### DOCUMENT PASSAGE:
++++++
Hey Stefan! 👋 Thanks for sharing your knowledge! 🧠 How do you include the natural uncertainty when modelling stocks, trading, etc! Often individuals (Elon Musk, etc.) can have an unpredictable impact. Is there kind of a general approach to include this?

Arni Westh

Have you launched any algo trading systems trading live autonomously with real assets on the line? Imo, until this stage, all of these discussions tends to be rather academic - it’s when you go live you learn about all details you didn’t think about in simulation/backtesting…

Stefan Jansen

Alright, so here are a few points on your questions:

  1. On Aleix question of how I would describe the use of ML for trading in the industry:
    • Finance, of course, has very long history of using quantitative tools. This includes basic ML algos like good old linear regression.
    • Just as elsewhere, more data drives more demand for better techniques to apply to the data. More specifically, together with the emergence of ‘alternative data’ (https://alternativedata.org/), there has been a lot if interest (and more need) to use data science / ML to extract value.
    • This takes different forms depending on the time horizon:
      ◦ On one end of the spectrum, it includes more traditional investors that have started to use ML to forecast fundamentals (see e.g. interview with Michael Recce, now CDS at Neuberberger Berman who previously introduced this at Point 72: https://www.investmentmagazine.com.au/2019/10/michael-recce-the-goldilocks-approach-to-neuroscience-ai-and-investing/).
      ◦ On the other end, high-frequency trading also offers applications from optimal trade execution to alpha (see, e.g. survey of use cases: https://www.cis.upenn.edu/~mkearns/papers/KearnsNevmyvakaHFTRiskBooks.pdf).
    • The basic argument in favor of using ML is that most investors are already trying to project market trends in the short or long run from all sorts of data. It’s not unreasonable to assume that ML can add value to this process. Machines naturally have more of an edge for shorter horizons, whereas humans may be (still) better positioned to process the complex information involved in analyzing longer-term trends.
++++++
### ACTIONS TO TAKE:
1. Write out the part of the trading forum thread that begins at the words "Stefan Jansen" and stops after the words "old linear regression.".
2. In the trading forum thread, for which time horizons do machines naturally have more of an edge?

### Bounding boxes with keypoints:
++++++
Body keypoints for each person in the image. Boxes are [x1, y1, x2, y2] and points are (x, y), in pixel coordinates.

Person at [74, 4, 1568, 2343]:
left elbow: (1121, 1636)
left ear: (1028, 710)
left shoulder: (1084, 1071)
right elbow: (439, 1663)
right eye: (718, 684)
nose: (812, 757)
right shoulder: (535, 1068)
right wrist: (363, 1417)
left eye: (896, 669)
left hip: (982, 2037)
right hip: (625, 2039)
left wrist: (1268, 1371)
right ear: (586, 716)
++++++
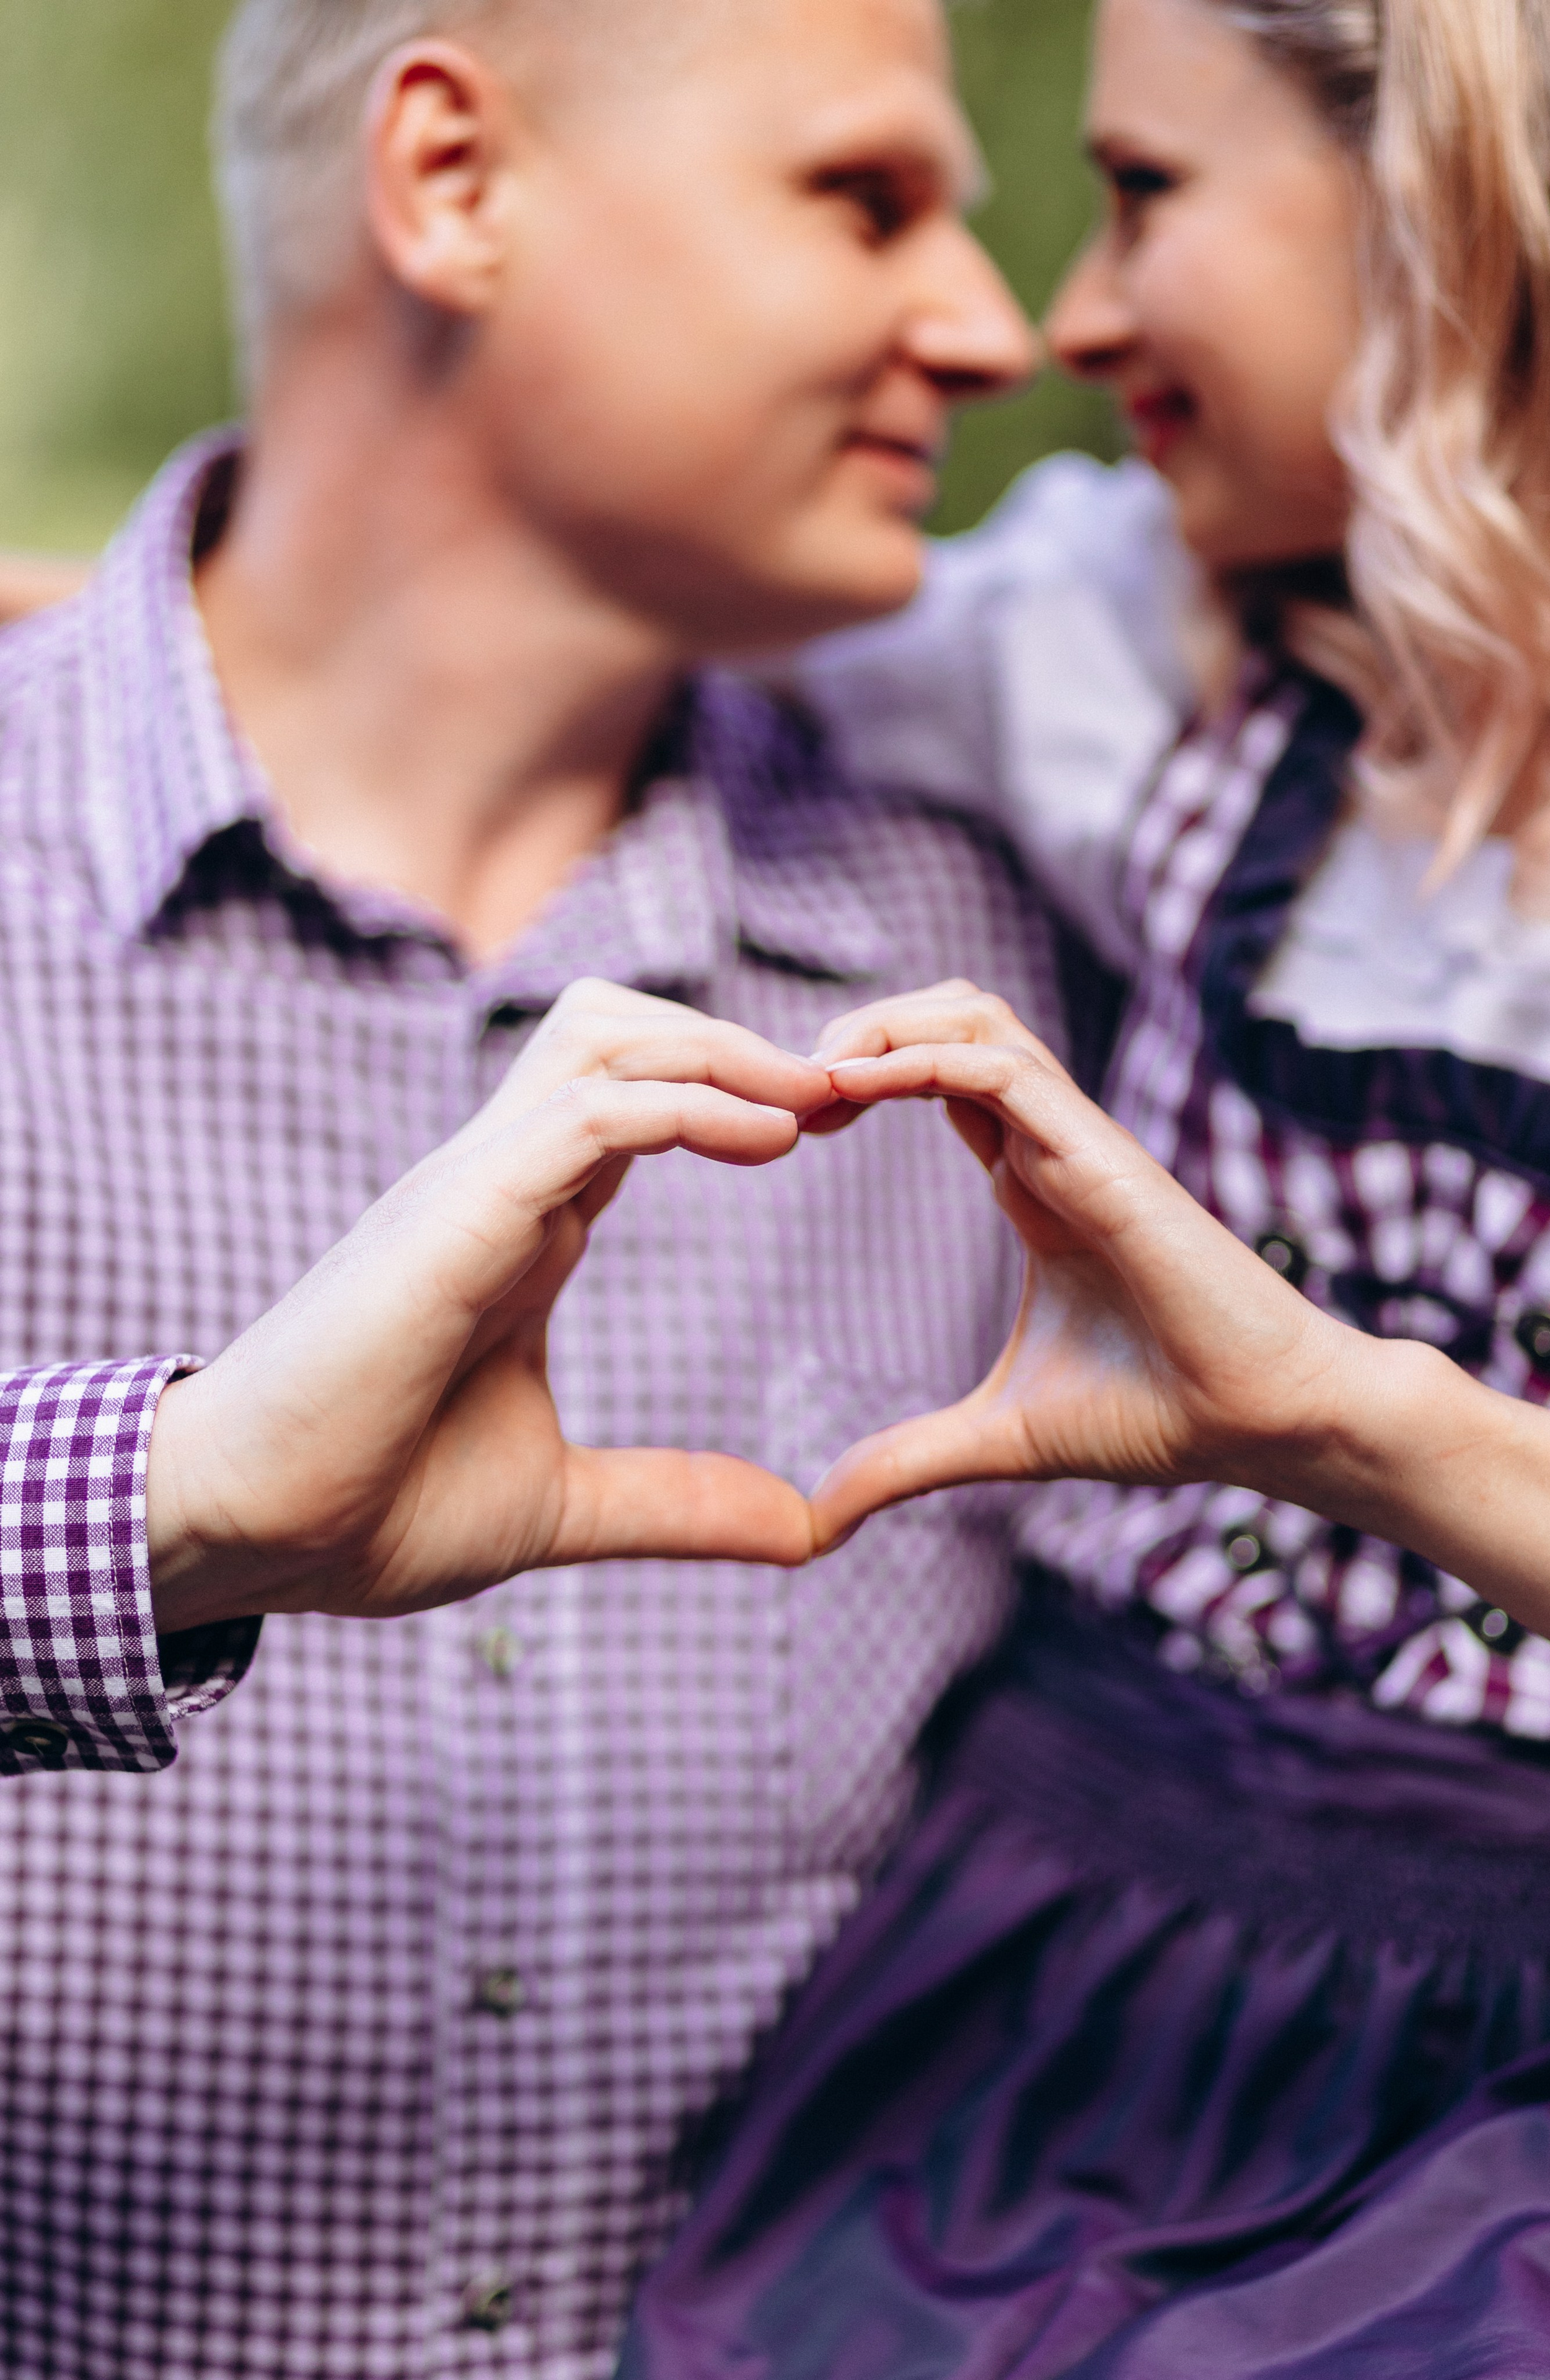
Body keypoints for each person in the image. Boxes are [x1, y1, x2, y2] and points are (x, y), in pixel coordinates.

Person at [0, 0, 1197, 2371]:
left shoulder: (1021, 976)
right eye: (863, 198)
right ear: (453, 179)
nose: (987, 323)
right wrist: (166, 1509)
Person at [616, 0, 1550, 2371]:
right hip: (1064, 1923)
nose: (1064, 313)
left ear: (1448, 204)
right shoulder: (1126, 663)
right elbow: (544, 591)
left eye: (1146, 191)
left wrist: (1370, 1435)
++++++
### OUTPUTS BY TASK:
1.
Stefan Jansen

Alright, so here are a few points on your questions:

  1. On Aleix question of how I would describe the use of ML for trading in the industry:
    • Finance, of course, has very long history of using quantitative tools. This includes basic ML algos like good old linear regression.

2. Shorter horizons.